◆ **Textauszug**
+--

Sie finden unter anderem heraus, dass der Täter mehrfach psychisch
auffällig war, und fragen sich, warum er trotzdem einen Waffenschein hatte.
Sie finden heraus, dass der Notausgang der Bar verschlossen war, weil ein
Polizist das angeordnet hatte, damit bei polizeilichen Razzien niemand
abhauen könnte.
Sie finden heraus, dass ihr Sohn, Bruder, Neffe oder Onkel möglicherweise
überlebt hätte, wenn er durch diese Tür vor dem Attentäter hätte fliehen
können. Sie finden heraus, warum der Notruf ihres Sohns, Bruders, Neffen
oder Onkels, der den Attentäter mit seinem Autor verfolgte, stellte und von
ihm erschossen wurde, niemanden erreichte: Das zweite Telefon in der
Notrufzentrale war nicht besetzt.

+--

◆ **Inhalt des Datensatzes**
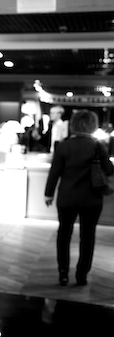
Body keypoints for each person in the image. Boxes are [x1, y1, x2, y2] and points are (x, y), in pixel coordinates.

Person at [44, 109, 113, 286]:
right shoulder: (97, 145)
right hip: (92, 199)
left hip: (67, 197)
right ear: (92, 125)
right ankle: (82, 275)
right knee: (88, 237)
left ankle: (63, 273)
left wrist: (48, 193)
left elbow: (54, 172)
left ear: (73, 124)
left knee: (64, 234)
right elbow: (109, 170)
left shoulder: (64, 145)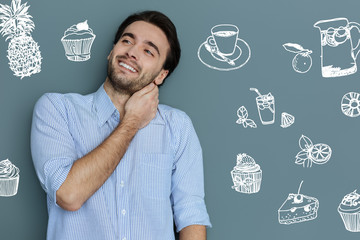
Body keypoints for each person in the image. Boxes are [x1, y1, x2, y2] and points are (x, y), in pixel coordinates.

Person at [31, 10, 211, 240]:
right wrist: (132, 122)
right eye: (127, 40)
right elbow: (68, 194)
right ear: (111, 52)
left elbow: (191, 215)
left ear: (161, 75)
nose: (132, 52)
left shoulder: (178, 126)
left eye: (148, 51)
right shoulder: (57, 109)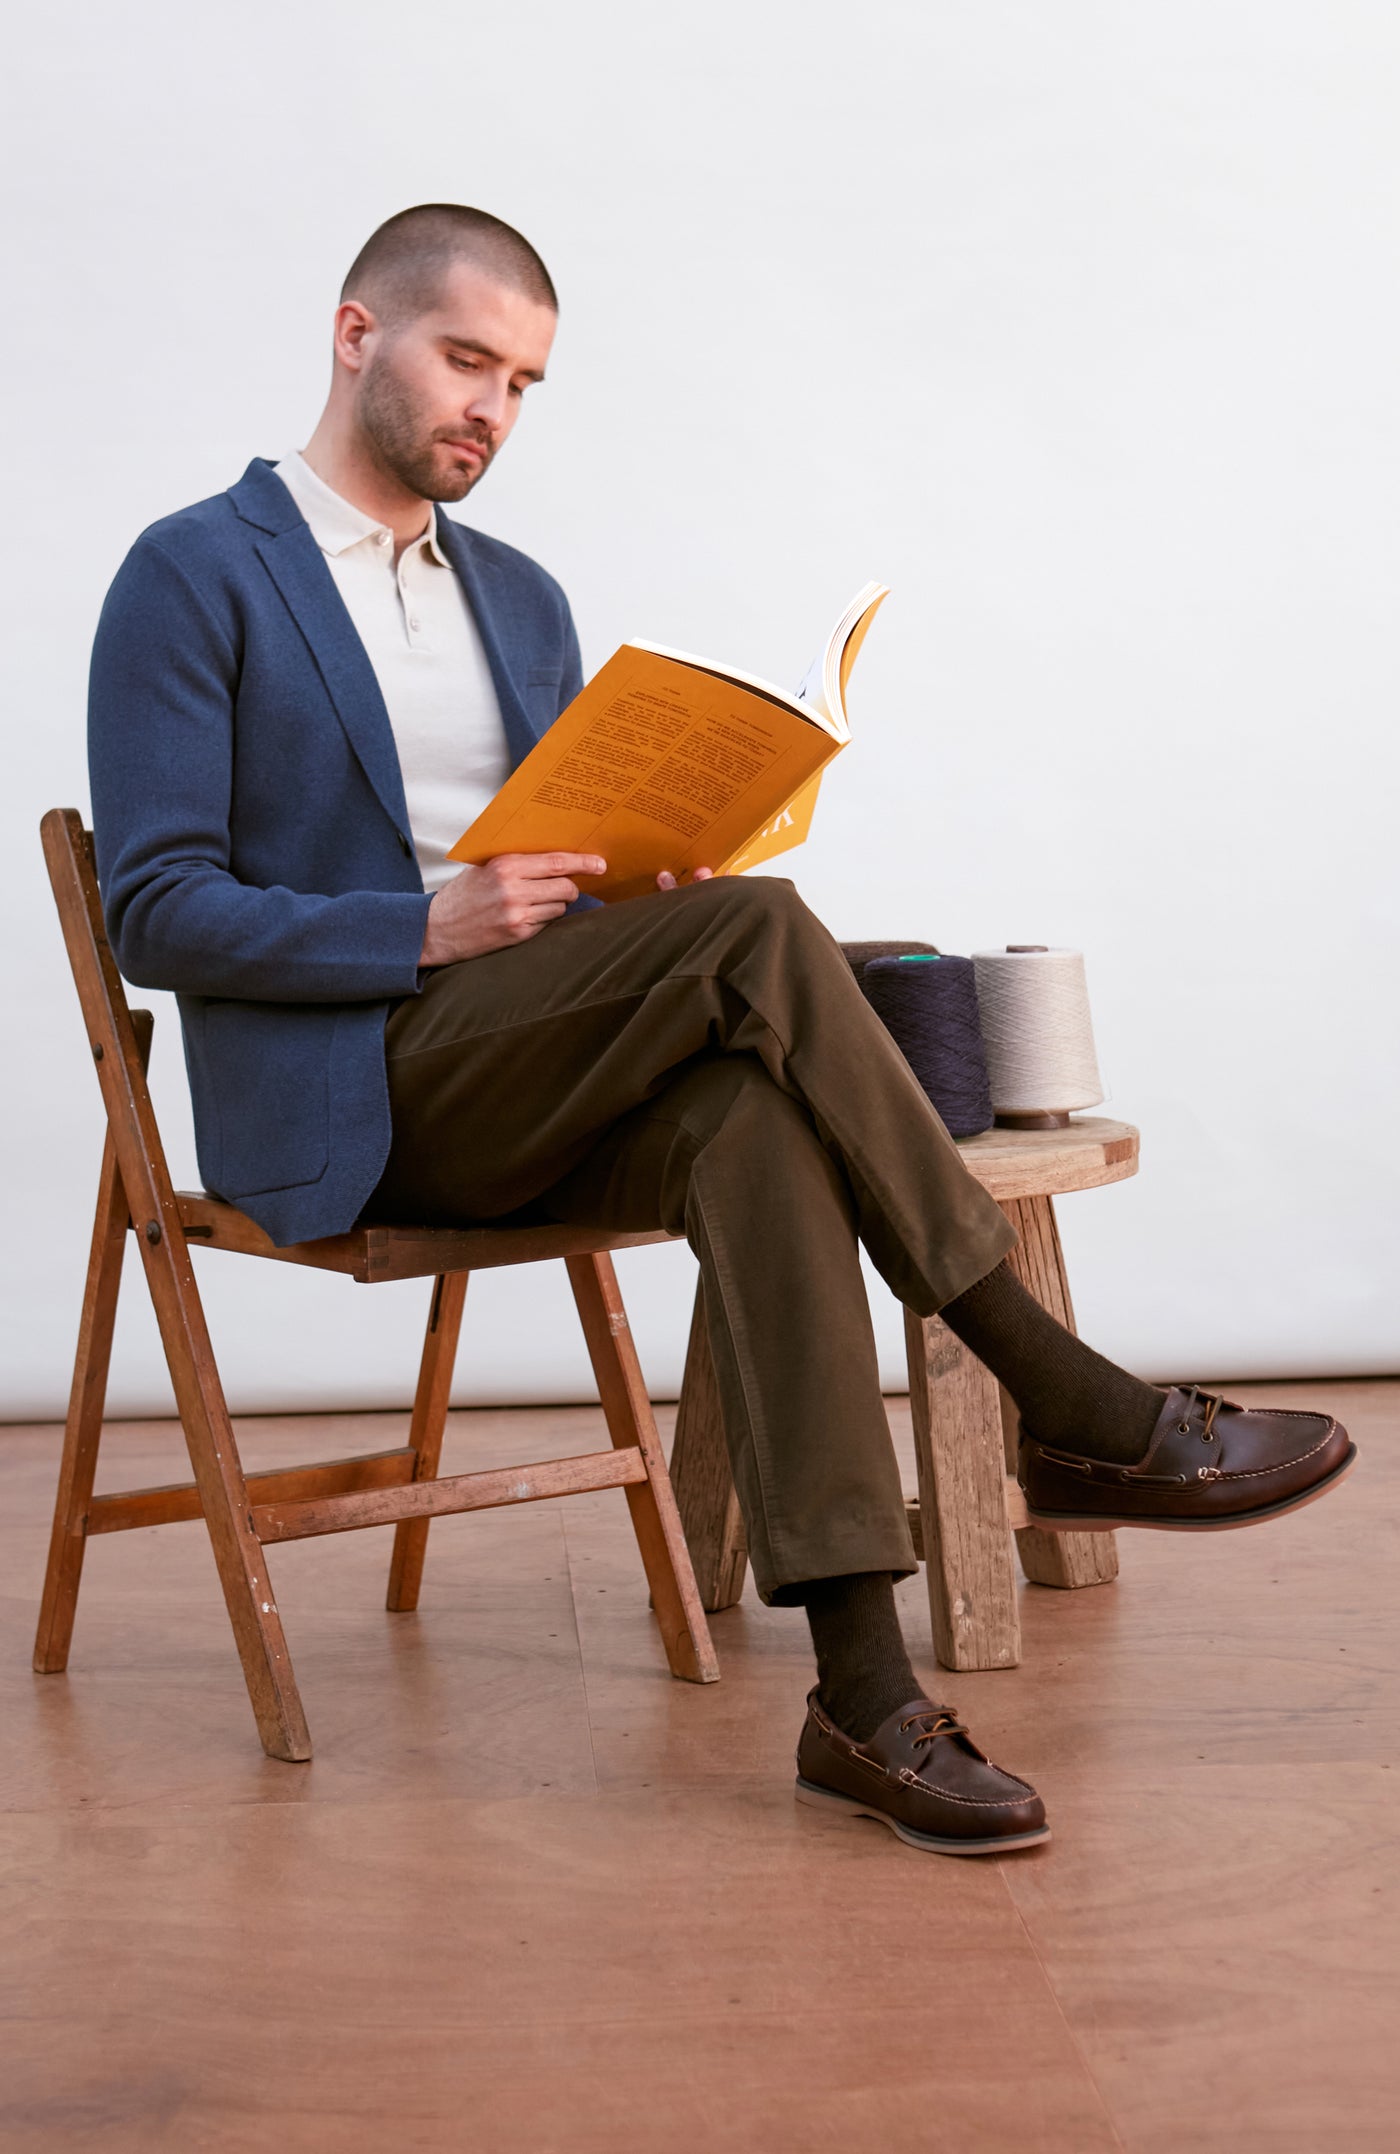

+--

◆ **Auszuführende Aufgaben**
- a) Warum war laut dem Textauszug über das Attentat der Notausgang der Bar verschlossen?
- b) Stimmen diese Aussagen mit dem Textauszug über das Attentat überein? Antworte jeweils mit Ja oder Nein und zitiere die entscheidenden Worte des Textes. (i) Der Täter war nie psychisch auffällig. (ii) Das zweite Telefon in der Notrufzentrale war nicht besetzt. (iii) Der Notausgang wurde auf Anordnung eines Polizisten verschlossen.
- c) Greif den Textauszug über das Attentat an seinem Ende auf und schreib ihn weiter.

◆ **Antworten je Punkt**
- a) Ein Polizist hatte das angeordnet, damit bei polizeilichen Razzien niemand abhauen könnte.

- b)
(i) Nein: „dass der Täter mehrfach psychisch auffällig war“
(ii) Ja: „Das zweite Telefon in der Notrufzentrale war nicht besetzt.“
(iii) Ja: „weil ein Polizist das angeordnet hatte“

- c)
Jahrelang müssen Sie darum kämpfen, dass endlich ein Untersuchungsausschuss
im Landtag eingesetzt wird. Im Abschlussbericht steht dann, dass die Stadt
im Falle des verschlossenen Notausgangs ihrer Fürsorgepflicht nicht
nachgekommen sei.
## Konsequenzen die wehtun
Sie müssen nun aber feststellen, dass sich kein Politiker bei Ihnen oder in
der Öffentlichkeit meldet und zugibt, dass Fehler gemacht wurden. Sie
müssen feststellen, dass niemand Verantwortung übernimmt und Sie um
Entschuldigung bittet. Niemand wird für die Fehler zur Rechenschaft
gezogen.
Stattdessen kriegen Sie eine Einladung von Ihrem Bürgermeister, der Sie
dazu einlädt, gemeinsam mit ihm am Todestag Ihres Sohns, Bruders, Neffen
oder Onkels an dessen Grab in Stille zu trauern. Und das, [1][obwohl Sie
dem Bürgermeister klipp und klar gesagt haben], dass Sie an diesem Tag
gerne alleine und nicht im Beisein von Politikern sein wollen.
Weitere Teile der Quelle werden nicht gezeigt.